- Slow Gherkin in 2004

Background information
- Origin: Santa Cruz, California, United States
- Genres: Third Wave Ska Ska punk Alternative rock
- Years active: 1993–2002; 2016-present
- Label: Asian Man Records
- Members: A.J. Marquez Zach "ZK" Kent Phil Boutelle James Rickman Brigham Housman Josh "Monty" Montgomery "Polka" Peter Cowan Rob Pratt Matt Porter Zack "Ollie" Olsen Achilles Poloynis Ross Peard Brendan Thompson
- Website: http://www.slowgherkin.com

= Slow Gherkin =

American ska punk band

Slow Gherkin is an American ska punk band from Santa Cruz, California, United States.

==History==
===Formation and initial run===
Slow Gherkin was formed in 1993 by teenagers AJ Marquez, Zack "ZK" Kent, Phil Boutelle, and James Rickman.

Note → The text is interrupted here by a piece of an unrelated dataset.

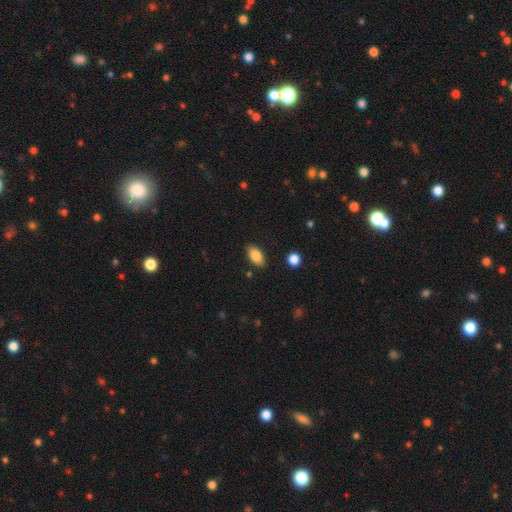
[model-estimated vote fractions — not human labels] This is clearly a smooth galaxy (84%). How rounded: clearly in between (91%). Merging: clearly none (86%).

They released their first album, Double Happiness, which was distributed by Asian Man Records, in 1996.

They released their second album, Shed Some Skin, in 1998.

In 2002, the band released Run Screaming, their final album. and played their last show that same year.

===Reunion shows and UK tour===
Slow Gherkin reunited to play a concert at Santa Cruz's Rio Theater on June 18, 2011. This was followed by a second reunion show in New York City in 2014. and in 2016, the band reunited again to play at the Asian Man Records 20 year anniversary show and released two new singles on "Lives".

In 2018, the band played a few shows in California as well..

On August 29, 2025 the band reunited once again playing a show in their hometown of Santa Cruz. The following month in September 2025, the band played the Supernova Ska Festival in Hampton, VA.

In November 2025 it was announced that Slow Gherkin will travel to the United Kingdom to play Manchester Punk Festival in April 2026, followed by a five-date UK tour with Lightyear to support the "Lightyear & Slow Gherkin" 4-track split CD.

== Discography ==
- Death of a Salesman (1994) (7" vinyl)
- Double Happiness (1997) (CD and 12" vinyl)
- Shed Some Skin (1998) (CD and 12" vinyl)
- Another in Your Life (1998) (7" vinyl)
- Invisible Tank Slow Gherkin/Jeffries Fan Club split (1998) (CD)
- Slow Gherkin/RX Bandits split (1999) (CD)
- Roman Holiday (2000) (CD)
- Run Screaming (2002) (CD)
- Hatchet Job Slow Gherkin/Caezer Soze split (2004) (CD)
- Death of a Ska Band: Rarities 1994–2002 (2011) (CD)
- Lightyear & Slow Gherkin (2026) (CD, Digital)

== Current/other projects ==
In 2007, Rickman started The Stitch Up, with MU330 front man Dan Potthast. He plays the bass and adds backup vocals.

Matt Porter and A.J. Marquez are currently in a group The Huxtables. A.J. Marquez, Matt Porter, Phil Boutelle all play in Dan P and the Bricks as well.

Zack Olsen is a drummer, drum technician and educator based out of Santa Cruz. Olsen plays drums in several bands with genres spanning from jazz, rock, funk and reggae based in the Santa Cruz area. As a technician, he is the head drum technician of Kuumbwa Jazz Center in Santa Cruz as well as the annual Monterey Jazz Festival in Monterey, California, working with numerous musicians every year. As an educator, he runs a studio in Soquel offering private lessons as well as teaching in education programs around the Santa Cruz Area.